Nel mirino finisce un’attività imprenditoriale direttamente legata al cognome Zagaria. È stata sequestrata dalla Guardia di Finanza un’azienda operante nel settore dell’allevamento di bufali e della produzione di latte crudo, ritenuta nella diretta disponibilità di Antonio e Carmine Zagaria, fratelli di Pasquale recentemete scarcerato e posto ai domiiliari e del più famoso boss Michele Zagaria, e da loro utilizzata per favorire gli interessi economici del clan dei Casalesi.
Il provvedimento di sequestro preventivo è stato emesso dal gip di Napoli su richiesta della Direzione distrettuale antimafia partenopea.
L’azienda, composta da diversi immobili e manufatti, attrezzature agricole e per la mungitura nonché circa 350 capi di bestiame, ha un valore stimato intorno ai 2 milioni di euro.Secondo quanto emerso dalle indagini, svolte dal Gico di Napoli sotto la direzione della Dda, l’azienda sarebbe stata impiegata dai fratelli Zagaria quale “schermo” per consentire alla loro famiglia di rimpossessarsi, in maniera occulta e fraudolenta, dell’azienda bufalina di proprietà della madre Raffaela Fontana, da tempo affidata alla gestione di un amministratore giudiziario in quanto già colpita da diverse misure giudiziarie.
Secondo gli investigatori, alla realizzazione del disegno illecito avrebbero partecipato anche due imprenditori mettendo a disposizione le loro aziende per consentire al clan di proseguire nella gestione di un’attività economica particolarmente remunerativa e diffusa nel territorio casertano, nonostante lo spossessamento della storica azienda di famiglia.
In particolare, dopo aver esautorato dalle proprie funzioni l’amministratore giudiziario della ditta “Fontana Raffaela”, a partire dal 2006 i fratelli Carmine e Antonio Zagaria hanno di fatto operato una co-gestione tra queste aziende e quella intestata alla madre, attraverso la coincidenza della sede legale e operativa e il conseguente utilizzo promiscuo di gran parte dei locali, impianti e animali già presenti all’interno dell’azienda sottoposta ad amministrazione giudiziaria.
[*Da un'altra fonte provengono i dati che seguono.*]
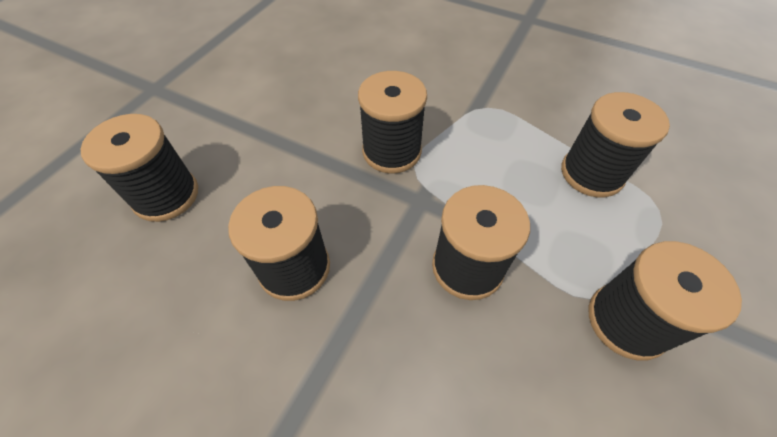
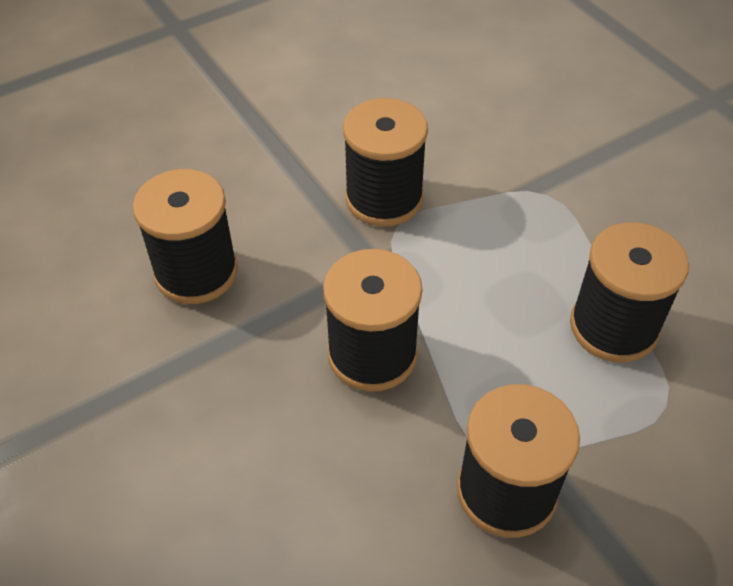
camera: 30 degrees right, 5 degrees down
black spool [81,114,198,222] -> none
Il piano ha consentito di neutralizzare per anni gli effetti delle misure gravanti sulla ditta “Fontana Raffaela” per poi addirittura rientrare nella piena disponibilità della quasi totalità dei beni aziendali confiscati alla ditta stessa, mediante un acquisto all’asta a prezzo stracciato, solo 100mila euro, per subentrare nell’attività.